» **Prompt A**
Count the lines in the records that contain the string "漏洞預警", treating case as significant. Reply with the number alone.

» **Page excerpt**
▶

At this point, I killed all gluster services on one of the 4 servers and verified that that brick went offline.

1st run: 0m38.131s
2nd run: 0m19.369s
3rd run: 0m23.576s

Nothing conclusive really IMO.

Sincerely,
Artem

--
Founder, Android PoliceAPK Mirror, Illogical Robot LLC


On Thu, Apr 30, 2020 at 9:55 AM Strahil Nikolov <hunter86_bg@xxxxxxxxx> wrote:
On April 30, 2020 6:27:10 PM GMT+03:00, Artem Russakovskii <archon810@xxxxxxxxx> wrote:
>Hi Strahil, in the original email I included both the times for the
>first
>and subsequent reads on the fuse mounted gluster volume as well as the
>xfs
>filesystem the gluster data resides on (this is the brick, right?).

◀

» **Extracted material**

▶

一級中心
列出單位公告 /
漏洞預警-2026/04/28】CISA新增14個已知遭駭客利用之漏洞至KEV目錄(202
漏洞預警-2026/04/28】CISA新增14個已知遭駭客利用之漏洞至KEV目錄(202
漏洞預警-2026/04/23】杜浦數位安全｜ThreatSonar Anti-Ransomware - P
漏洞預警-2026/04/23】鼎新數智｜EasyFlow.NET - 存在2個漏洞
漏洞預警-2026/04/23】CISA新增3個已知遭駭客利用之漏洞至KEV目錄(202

◀
▶

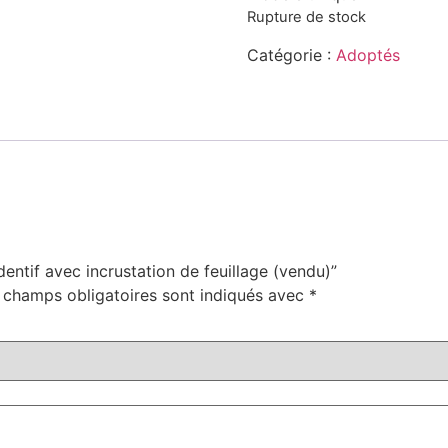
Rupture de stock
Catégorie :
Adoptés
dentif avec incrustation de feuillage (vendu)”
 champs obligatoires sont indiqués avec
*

◀

» **Prompt B**
Answer these questions about the gluster email excerpt:
(i) What time is given for the 2nd run?
(ii) How many servers are mentioned in the sentence about killing all gluster services?
(iii) On what date and at what time did Strahil Nikolov write?

» **Task result A**
5

» **Task result B**
(i) 0m19.369s
(ii) 4
(iii) Thu, Apr 30, 2020 at 9:55 AM